Tekashi 6ix9ine was hit with a 45-day jail sentence on November 12 after admitting to violating his probation by skipping drug treatment, taking bootleg Adderall, and leaving South Florida without permission. The “Gummo” rapper, whose legal name is Daniel Hernandez, will spend slightly less time behind bars, however, as Judge Paul Engelmayer is applying time served since his October 29 arrest to this punishment.
Hernandez was also sentenced to an additional year of supervised release. He is being ordered to spend his first two months out of jail largely at home, so nobody will be subjected to a live performance anytime soon. He’ll also be on a curfew for one month after his stint at home wraps.
Before Engelmayer handed down his sentence, Hernandez asked for leniency, pointing to how he has been stuck in solitary confinement since his arrest. In Brooklyn federal jail, the warden told him that he would be in special housing throughout his time there. Both the Manhattan federal prosecutor and Hernandez’s attorney, Lance Lazzaro, told Engelmayer about the Bloods gang members currently incarcerated there. Prosecutors had recommended 30 days of incarceration for the probation violations in addition to the home confinement and year of probation post-release.
Hernandez asked for the judge’s mercy, saying he felt “disappointed” in himself for returning to jail.
“I did four years and seven months faithfully under supervision, no problem, and I’m not minimizing my actions. I fully take responsibility,” he continued. Hernandez admitted that he let himself and his family down and reflected on his past bad judgment. He didn’t want Engelmayer to “get the wrong impression” and think of him as “ill-mannered.”
“I don’t want to go back to the box, and I know that I have no choice [but] to go back to the box,” he said, saying shortly thereafter, “Please have mercy on my sentence, and I’m sorry.”
Hernandez, who appeared in dark-colored jail scrubs, appeared to show little emotion as he made his pitch for a lesser sentence. As Engelmayer handed down his sentence, the judge said that he had planned on issuing a sentence that was longer than prosecutors’ recommendation. In his view, Hernandez just kept messing up.
“You told me that you’d grown up; you told me that you had matured,” Engelmayer said, referring to Hernandez’s sentencing proceeding more than five years ago. “The bottom line is that I see a pattern here,” he said, adding that despite Hernandez being a “famous” rapper, the same rules apply to him as anyone else.
In February 2019, Hernandez copped to nine federal counts after his racketeering arrest in November 2018 stemming from his involvement in the Nine Trey Bloods gang. Hernandez, who had been facing 47 years to life behind bars, brokered a plea deal and prosecutors agreed to request a sentence below any mandatory minimum if he cooperated with them.

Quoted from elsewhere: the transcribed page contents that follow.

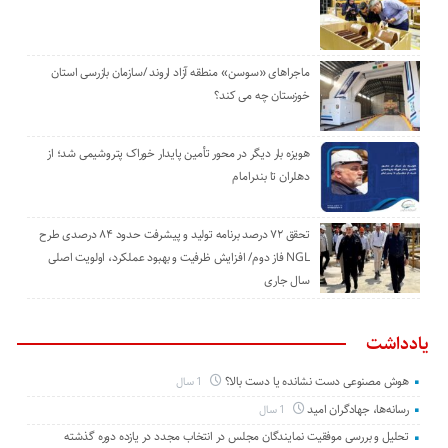
ماجراهای «سوسن» منطقه آزاد اروند /سازمان بازرسی استان
خوزستان چه می کند؟
هویزه بار دیگر در محور تأمین پایدار خوراک پتروشیمی شد؛ از
دهلران تا بندرامام
تحقق ۷۲ درصد برنامه تولید و پیشرفت حدود ۸۴ درصدی طرح
NGL فاز دوم/ افزایش ظرفیت و بهبود عملکرد، اولویت اصلی
سال جاری
یادداشت
هوش مصنوعی دست نشانده یا دست بالا؟
1 سال
رسانه‌ها، جهادگران امید
1 سال
تحلیل و بررسی موفقیت نمایندگان مجلس در انتخاب مجدد در یازده دوره گذشته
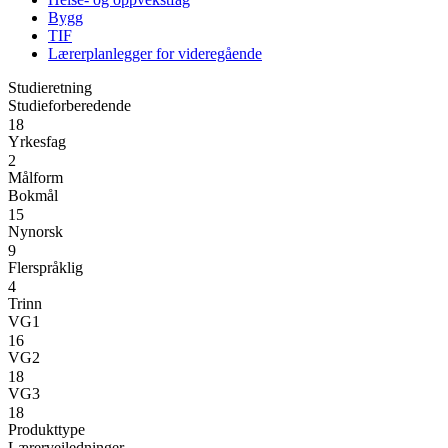
Bygg
TIF
Lærerplanlegger for videregående
Studieretning
Studieforberedende
18
Yrkesfag
2
Målform
Bokmål
15
Nynorsk
9
Flerspråklig
4
Trinn
VG1
16
VG2
18
VG3
18
Produkttype
Lærerveiledninger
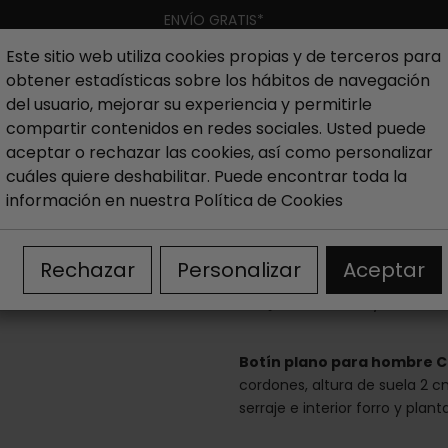
ENVÍO GRATIS*
Este sitio web utiliza cookies propias y de terceros para
obtener estadísticas sobre los hábitos de navegación
Hombre
Niño
Nueva colección
Outlet
Marcas
del usuario, mejorar su experiencia y permitirle
compartir contenidos en redes sociales. Usted puede
aceptar o rechazar las cookies, así como personalizar
ines hombre
Botín plano Catchalot Safari
cuáles quiere deshabilitar. Puede encontrar toda la
información en nuestra
Política de Cookies
Botín plano Ca
Rechazar
Personalizar
Aceptar
25,00 €
35,00 €
Botín plano para hombre C
cordones, altura de suela 2 cm
serraje e interior forro y planta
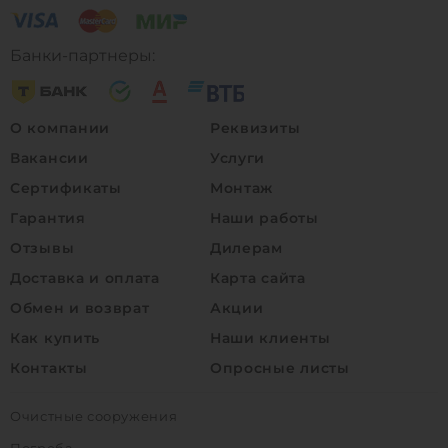
Банки-партнеры:
О компании
Реквизиты
Вакансии
Услуги
Сертификаты
Монтаж
Гарантия
Наши работы
Отзывы
Дилерам
Доставка и оплата
Карта сайта
Обмен и возврат
Акции
Как купить
Наши клиенты
Контакты
Опросные листы
Очистные сооружения
Погреба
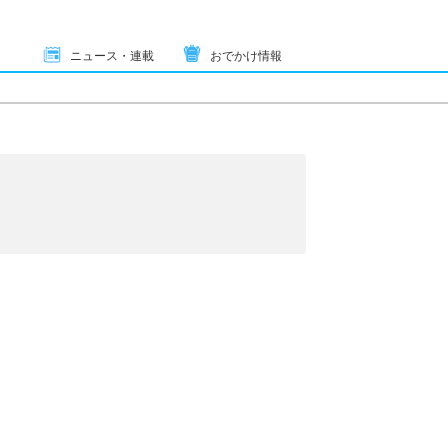
ニュース・連載
おでかけ情報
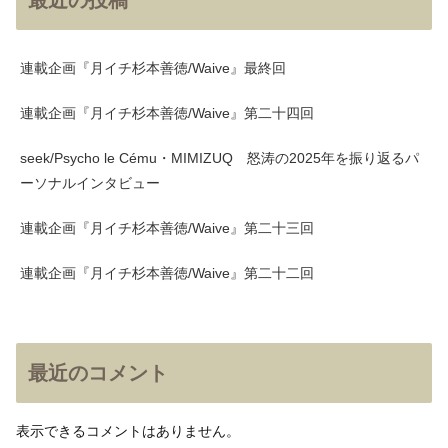
連載企画『月イチ杉本善徳/Waive』最終回
連載企画『月イチ杉本善徳/Waive』第二十四回
seek/Psycho le Cému・MIMIZUQ 怒涛の2025年を振り返るパ
ーソナルインタビュー
連載企画『月イチ杉本善徳/Waive』第二十三回
連載企画『月イチ杉本善徳/Waive』第二十二回
最近のコメント
表示できるコメントはありません。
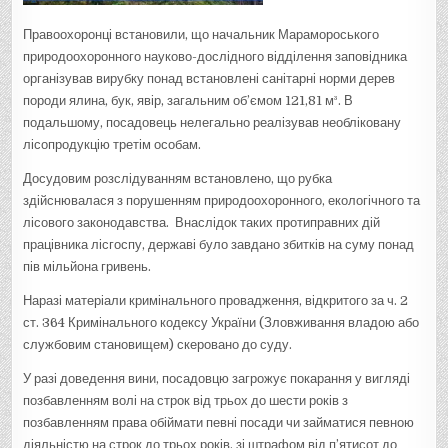
Правоохоронці встановили, що начальник Марамороського
природоохоронного науково-дослідного відділення заповідника
організував вирубку понад встановлені санітарні норми дерев
породи ялина, бук, явір, загальним об’ємом 121,81 м³. В
подальшому, посадовець нелегально реалізував необліковану
лісопродукцію третім особам.
Досудовим розслідуванням встановлено, що рубка
здійснювалася з порушенням природоохоронного, екологічного та
лісового законодавства. Внаслідок таких протиправних дій
працівника лісгоспу, державі було завдано збитків на суму понад
пів мільйона гривень.
Наразі матеріали кримінального провадження, відкритого за ч. 2
ст. 364 Кримінального кодексу України (Зловживання владою або
службовим становищем) скеровано до суду.
У разі доведення вини, посадовцю загрожує покарання у вигляді
позбавленням волі на строк від трьох до шести років з
позбавленням права обіймати певні посади чи займатися певною
діяльністю на строк до трьох років, зі штрафом від п’ятисот до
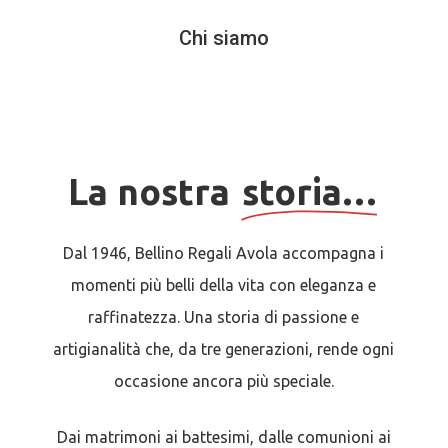
Chi siamo
La nostra
storia…
Dal 1946, Bellino Regali Avola accompagna i
momenti più belli della vita con eleganza e
raffinatezza. Una storia di passione e
artigianalità che, da tre generazioni, rende ogni
occasione ancora più speciale.
Dai matrimoni ai battesimi, dalle comunioni ai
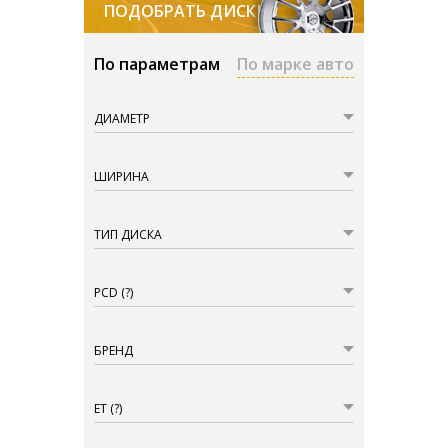
ПОДОБРАТЬ ДИСКИ
По параметрам
По марке авто
ДИАМЕТР
ШИРИНА
ТИП ДИСКА
PCD
(?)
БРЕНД
ET
(?)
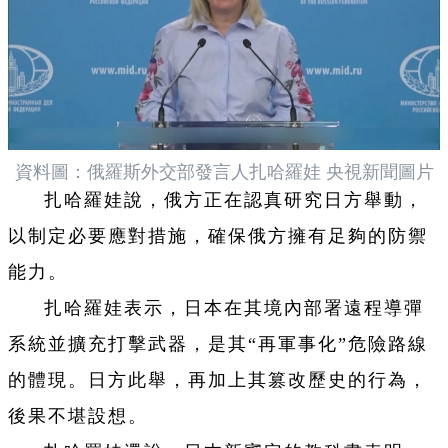
資料圖：俄羅斯外交部發言人扎哈羅娃 央視新聞圖片
扎哈羅娃說，俄方正在認真研究日方舉動，
以制定必要應對措施，確保俄方擁有足夠的防禦
能力。
扎哈羅娃表示，日本在其境內部署遠程導彈
系統並擴充打擊武器，是其“再軍事化”危險路線
的體現。日方此舉，再加上其篡改歷史的行為，
後果不堪設想。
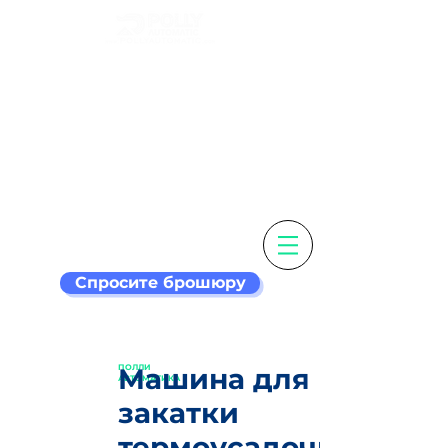
Настройте свою
этикетку и
этикетировочная
машина умнее
Спросите брошюру
ПОЛЛИ
Машина для
АВТОМАТИКА
закатки
термоусадочных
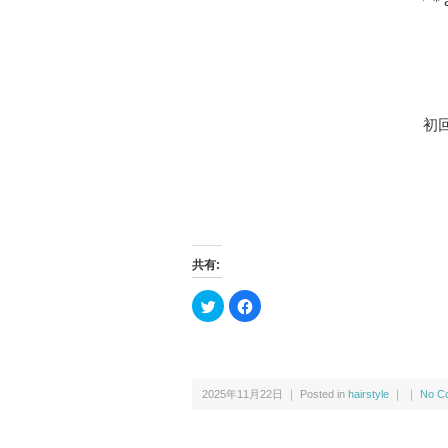
「
＊
初回
共有:
ク
F
リ
a
ッ
c
ク
e
し
b
て
o
T
o
w
k
2025年11月22日 ｜ Posted in
hairstyle
｜ ｜
No C
i
で
t
共
t
有
e
す
r
る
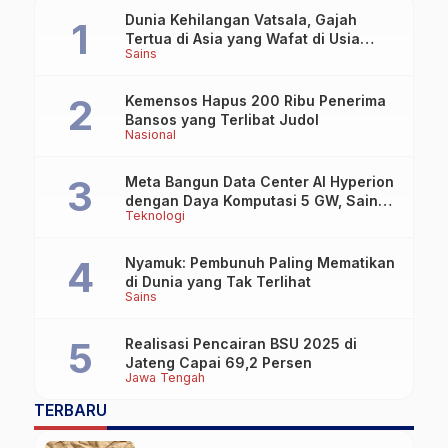
Dunia Kehilangan Vatsala, Gajah
Tertua di Asia yang Wafat di Usia
Sains
Lebih dari 100 Tahun
Kemensos Hapus 200 Ribu Penerima
Bansos yang Terlibat Judol
Nasional
Meta Bangun Data Center AI Hyperion
dengan Daya Komputasi 5 GW, Saingi
Teknologi
OpenAI dan Google
Nyamuk: Pembunuh Paling Mematikan
di Dunia yang Tak Terlihat
Sains
Realisasi Pencairan BSU 2025 di
Jateng Capai 69,2 Persen
Jawa Tengah
TERBARU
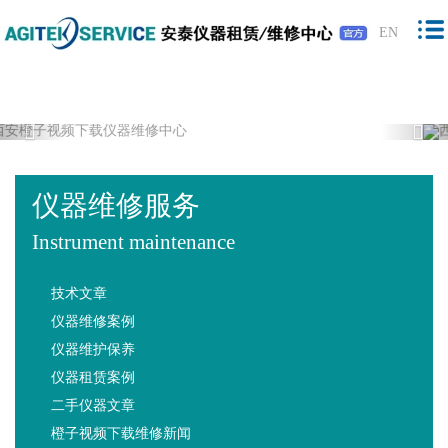
橙子视频下载,橙子视频软件,免费橙子视
EN
频,橙子视频最新版下载
Previous
Nex
仪器维修服务
Instrument maintenance
技术文章
仪器维修案例
仪器维护保养
仪器租赁案例
二手仪器文章
橙子视频下载维修新闻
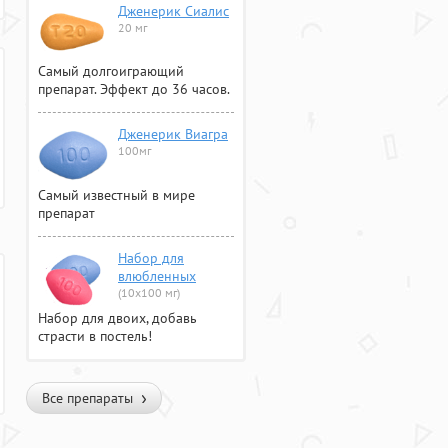
Дженерик Сиалис
20 мг
Самый долгоиграющий
препарат. Эффект до 36 часов.
Дженерик Виагра
100мг
Самый известный в мире
препарат
Набор для
влюбленных
(10х100 мг)
Набор для двоих, добавь
страсти в постель!
Все препараты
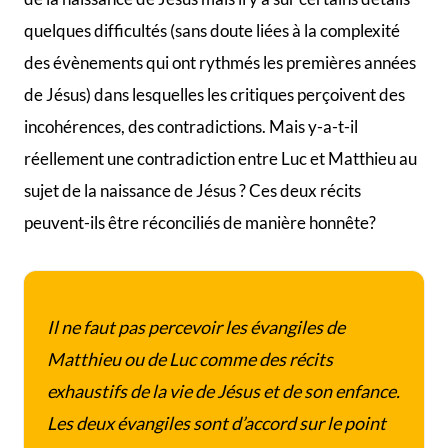
quelques difficultés (sans doute liées à la complexité
des évènements qui ont rythmés les premières années
de Jésus) dans lesquelles les critiques perçoivent des
incohérences, des contradictions. Mais y-a-t-il
réellement une contradiction entre Luc et Matthieu au
sujet de la naissance de Jésus ? Ces deux récits
peuvent-ils être réconciliés de manière honnête?
Il ne faut pas percevoir les évangiles de
Matthieu ou de Luc comme des récits
exhaustifs de la vie de Jésus et de son enfance.
Les deux évangiles sont d’accord sur le point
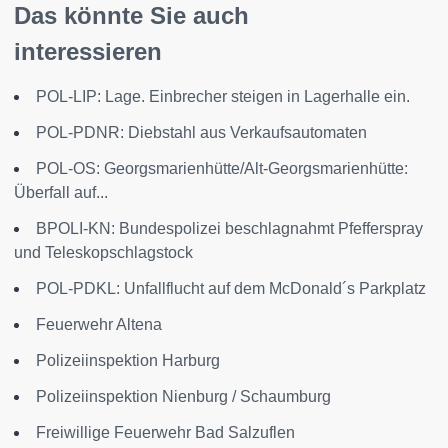
Das könnte Sie auch
interessieren
POL-LIP: Lage. Einbrecher steigen in Lagerhalle ein.
POL-PDNR: Diebstahl aus Verkaufsautomaten
POL-OS: Georgsmarienhütte/Alt-Georgsmarienhütte:
Überfall auf...
BPOLI-KN: Bundespolizei beschlagnahmt Pfefferspray
und Teleskopschlagstock
POL-PDKL: Unfallflucht auf dem McDonald´s Parkplatz
Feuerwehr Altena
Polizeiinspektion Harburg
Polizeiinspektion Nienburg / Schaumburg
Freiwillige Feuerwehr Bad Salzuflen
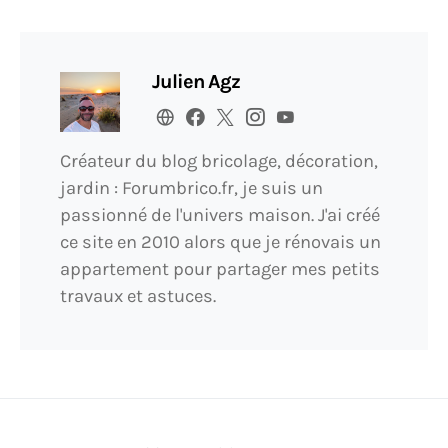
Julien Agz
Créateur du blog bricolage, décoration,
jardin : Forumbrico.fr, je suis un
passionné de l'univers maison. J'ai créé
ce site en 2010 alors que je rénovais un
appartement pour partager mes petits
travaux et astuces.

And cooperate he did: Hernandez testified against two ex-associates in September 2019 in the racketeering trial against Nine Trey Gangsta Bloods members Anthony “Harv” Ellison and Aljermiah “Nuke” Mack. While Hernandez was on the stand, he dropped so many dimes that the #HernandezSnitch9 hashtag started trending. He snitched on members from street-level gangsters to high-profile musicians, going so far as to claim that Cardi B and Jim Jones were in the Bloods and Nine Trey, respectively.
He was ultimately sentenced to 24 months in prison and five years of supervised release in December 2019 with the caveat that he would be released late in 2020 with time served. Hernandez was released in the spring of 2020, however, as the COVID-19 pandemic enabled some inmates with health issues to leave prison early under “compassionate release.” Hernandez’s probation was supposed to be up this December. So had he just followed the rules for less than two more months, he would have been free to terrorize everyone with his music. Alas, it’s hard to teach a middling rapper new tricks.